January 4, 2026
Love at first X-O
Learning to Play Tic-Tac-Toe with Jax
Jax teaches a laptop to master Tic‑Tac‑Toe in 15 seconds—fans cheer, skeptics smirk
TLDR: A clear Jax tutorial teaches a neural net to play perfect Tic‑Tac‑Toe in roughly 15 seconds, with code on GitHub and a slower Colab. Comments cheered the step‑by‑step approach while a small crowd called it overkill, sparking playful jokes about speedruns and “team X vs O” confusion.
A tutorial that trains a neural net—software that learns by trial and error—to play Tic‑Tac‑Toe in Jax (Google’s speedy math toolkit) landed with a thud of excitement. It promises perfect play in about 15 seconds on a laptop, with code in GitHub and a slower Colab. PGX, a Jax game library, handles the rules so you can focus on the learning part, and yes, the “Player 0 isn’t always X” twist sparked playful confusion. The vibe? Teaching-first, no gatekeeping, and people loved it. One fan gushed about the clear, fully written walkthrough, another is already plotting to train the bot on other games. But the peanut gallery did show up. The hottest mini-debate: is reinforcement learning—teaching a machine by rewarding good moves—total overkill for a kid’s game? The defenders snapped back: “It’s a perfect starter project, chill.” Jokes flew about the 15‑second speedrun (“JAX to the future!”), while the slower Colab became a meme: “Cloud gym day—no gains.” The usual “Jax vs. anything else” sparks tried to ignite, but most commenters were just happy to have a clean, runnable playbook. Bottom line: fun, fast, and surprisingly dramatic for nine squares.
Key Points
- •A neural network is trained to play Tic-Tac-Toe with reinforcement learning in JAX.

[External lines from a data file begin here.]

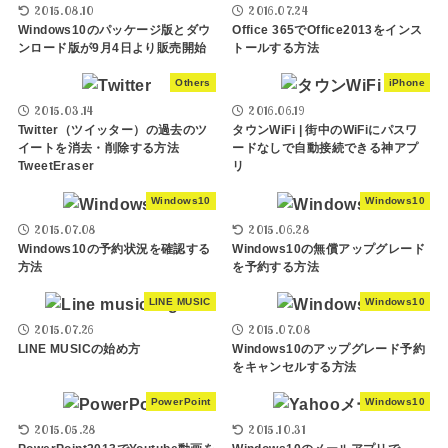
2015.08.10
2016.07.24
Windows10のパッケージ版とダウ
Office 365でOffice2013をインス
ンロード版が9月4日より販売開始
トールする方法
Others
iPhone
2015.03.14
2016.06.19
Twitter（ツイッター）の過去のツ
タウンWiFi | 街中のWiFiにパスワ
イートを消去・削除する方法
ードなしで自動接続できる神アプ
TweetEraser
リ
Windows10
Windows10
2015.07.08
2015.06.28
Windows10の予約状況を確認する
Windows10の無償アップグレード
方法
を予約する方法
LINE MUSIC
Windows10
2015.07.26
2015.07.08
LINE MUSICの始め方
Windows10のアップグレード予約
をキャンセルする方法
PowerPoint
Windows10
2015.05.28
2015.10.31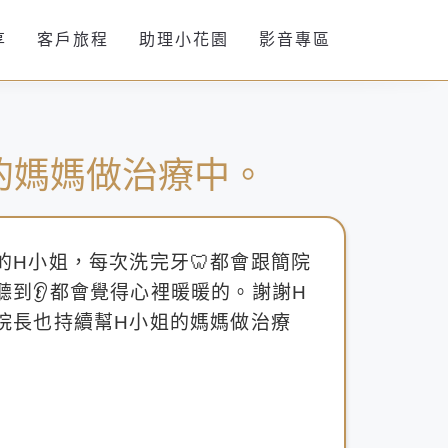
享
客戶旅程
助理小花園
影音專區
的媽媽做治療中。
的H小姐，每次洗完牙🦷都會跟簡院
聽到👂都會覺得心裡暖暖的。謝謝H
院長也持續幫H小姐的媽媽做治療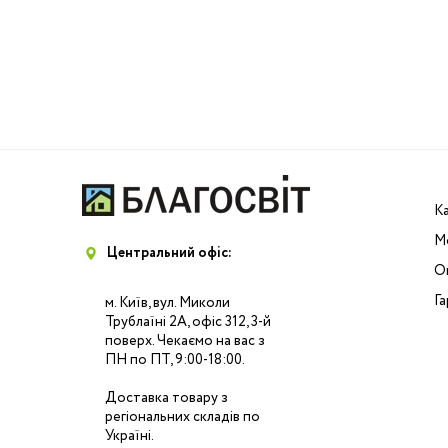
К
М
Центральний офіс:
Оп
Га
м. Київ, вул. Миколи
Трублаїні 2А, офіс 312, 3-й
поверх. Чекаємо на вас з
ПН по ПТ, 9:00-18:00.
Доставка товару з
регіональних складів по
Україні.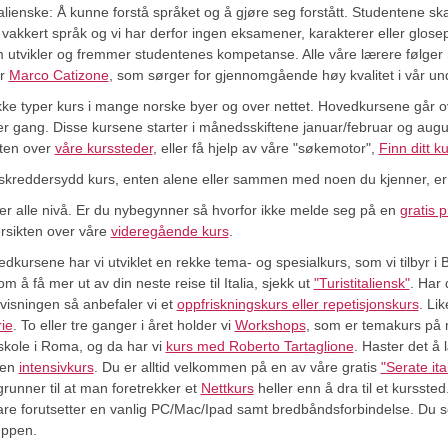
italienske: Å kunne forstå språket og å gjøre seg forstått. Studentene ska
g vakkert språk og vi har derfor ingen eksamener, karakterer eller glos
om utvikler og fremmer studentenes kompetanse. Alle våre lærere følg
ør
Marco Catizone
, som sørger for gjennomgående høy kvalitet i vår un
rekke typer kurs i mange norske byer og over nettet. Hovedkursene går
er gang. Disse kursene starter i månedsskiftene januar/februar og aug
kten over
våre kurssteder
, eller få hjelp av våre "søkemotor",
Finn ditt k
skreddersydd kurs, enten alene eller sammen med noen du kjenner, e
r alle nivå. Er du nybegynner så hvorfor ikke melde seg på en
gratis 
rsikten over våre
videregående kurs
.
hovedkursene har vi utviklet en rekke tema- og spesialkurs, som vi tilbyr i
å få mer ut av din neste reise til Italia, sjekk ut
"Turistitaliensk"
. Har 
visningen så anbefaler vi et
oppfriskningskurs eller repetisjonskurs
. Lik
rie
. To eller tre ganger i året holder vi
Workshops
, som er temakurs på m
rskole i Roma, og da har vi
kurs med Roberto Tartaglione
. Haster det å 
oen
intensivkurs
. Du er alltid velkommen på en av våre gratis
"Serate ita
unner til at man foretrekker et
Nettkurs
heller enn å dra til et kursst
bare forutsetter en vanlig PC/Mac/Ipad samt bredbåndsforbindelse. Du 
uppen.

- •PGX represents game state via a State dataclass with fields for current_player, observation, legal_action_mask, rewards, and terminated/truncated.
- •Observations are boolean arrays of shape (3, 3, 2) for current and opponent pieces; axes swap each turn as current_player changes.
- •Actions are square indices numbered left-to-right, top-to-bottom; PGX’s step function applies actions to transition states.
- •Code is available on GitHub and in a Google Colab notebook; training can reach perfect play in about 15 seconds on a laptop.